There’s still time for politicians to realise ‘House of Cards’ is entertainment, not a manual
Published 04/07/2016 | 02:30
I used to think writing was easy. Writing ‘House of Cards’ 29 years ago, I’d simply take the reality of Westminster and water it down a little in order to make it credible. But no amount of hosing can wash this much blood off the walls.
Assassinations, castrations, pillow conspiracies and public crucifixions. I thought there were no surprises left, but I guess even old dogs must find new ways of chasing their balls.
Yet perhaps it was always that way. I remember as a 15-year-old being given a copy of Shakespeare’s ‘Julius Caesar’.
My heart sank. Then I read it and something exquisite stirred inside. Here was the greatest man on earth, the most noble Roman of all, who was stabbed, hacked and bled to death on the steps of his own Capitol, murdered by his best mates.
Almost two thousand years later, it was Maggie Thatcher’s turn, dragged out of Downing Street in tears with friendly daggers front and back.
Now David Cameron and Boris. Treachery is timeless.
But in many ways, it’s also essential. Let’s face it, politics involves taking a shovel into the stables and seeing how much of the brown stuff you can shift, knowing that eventually you will be buried in it. Yet there’s nobility in there somewhere. Leadership requires sacrifice, preferably of others but eventually of yourself.
Six months, even six weeks ago, David Cameron was seemingly untouchable, his ascendancy undisputed, talking of retirement when the fancy took him; yet in the end, it was events and his best friends that took him. And already, the assassins, Boris and Michael, like Brutus and Cassius before them, have found there is no hiding place behind a bloodied cloak.
The lessons of history are remarkably consistent, only the means of killing a man have changed. We live in the internet age. Jesus was betrayed with a kiss, Boris with an email.
Yet in politics, in the end, we betray ourselves. There is no such thing as complete political honesty. It’s a team game that requires compromise not only with our colleagues but with our principles – and sometimes with the truth. We draw a line in the sand and vow so far and no further. Then the winds of change blow, the sand shifts and we lose track of where we are.
I watched Thatcher losing track. As happens with great leaders, she grew increasingly impatient, inflexible, egotistical, both out of touch and out of time. She was never going to go quietly. It was to lead to Shakespearean tragedy, played out in tears of pain shed on the doorstep of Downing Street.
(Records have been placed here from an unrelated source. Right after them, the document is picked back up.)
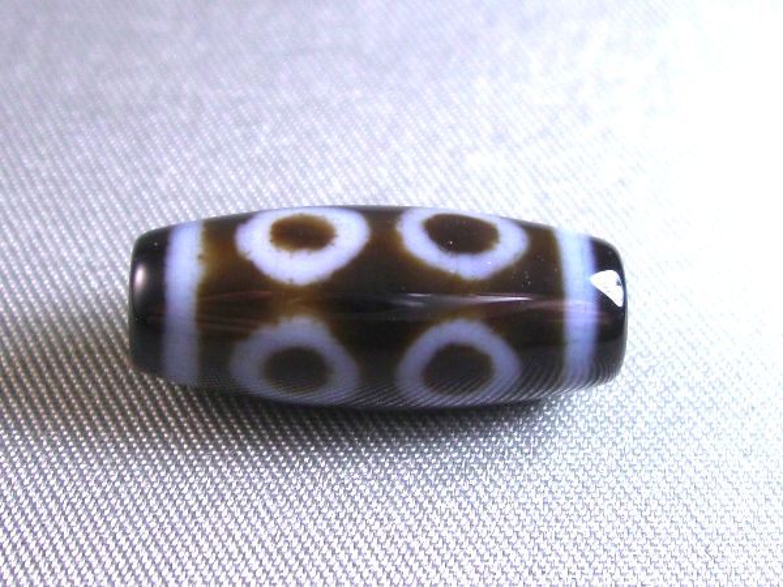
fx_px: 860
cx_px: 392
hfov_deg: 49.0
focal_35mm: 38
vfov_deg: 37.7
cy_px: 294
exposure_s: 1/80
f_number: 2.8
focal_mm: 7.9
Fortunately for me, it also led to my ‘House of Cards’, which, in its various dramatic forms, involves politicians murdering journalists. I’ve never actually known a prime minister to use high office in order to murder a journalist, although I suspect David Cameron might be looking at Boris Johnson and wondering if he’s still got time.
It’s not only the Tories who are capable of putting on a spectacular public display of self-destruction. The Labour Party seems equally intent on pouring petrol over itself. Oh comrades of little faith, pass me the matches! Thank goodness then for those nice Lib Dems, you might say, but goodness has nothing to do with it.
A century ago, their leader was the adulterous, duplicitous, perjurous fraudster David Lloyd-George (although none of that stopped him being a great Welshman and war leader).
More recently, their leader Jeremy Thorpe was charged with conspiracy to murder his boyfriend and three years ago their deputy leader Chris Huhne was jailed for perverting the course of justice. By now, you’re beginning to realise that the list is endless.
Politics is said to be the world’s second-oldest profession, which takes most of its rules from the first. This is nonsense. It’s the oldest profession of all and there is no evidence that a rule book ever existed.
Yet politics is soul as well as snout. There is nobility amid the mire, men and women willing to face the inevitable storm for those things they believe in, trying to do their best for others, knowing that whatever success they might have will be passing. Most will find their place in history only in the footnotes of someone else’s memoirs.
Despite the present turmoil, all is not lost. There’s still time for the players to remember that ‘House of Cards’ is a work of entertainment, not a work of instruction. And if I dig deep enough, I imagine a whole new chapter beginning this week. The Tory Party stops pretending that it’s nothing more than posh boys at play, feeble men will have joined Boris and Brutus in falling on their swords, leaving Mother Teresa in charge. The ship of state will go sailing on.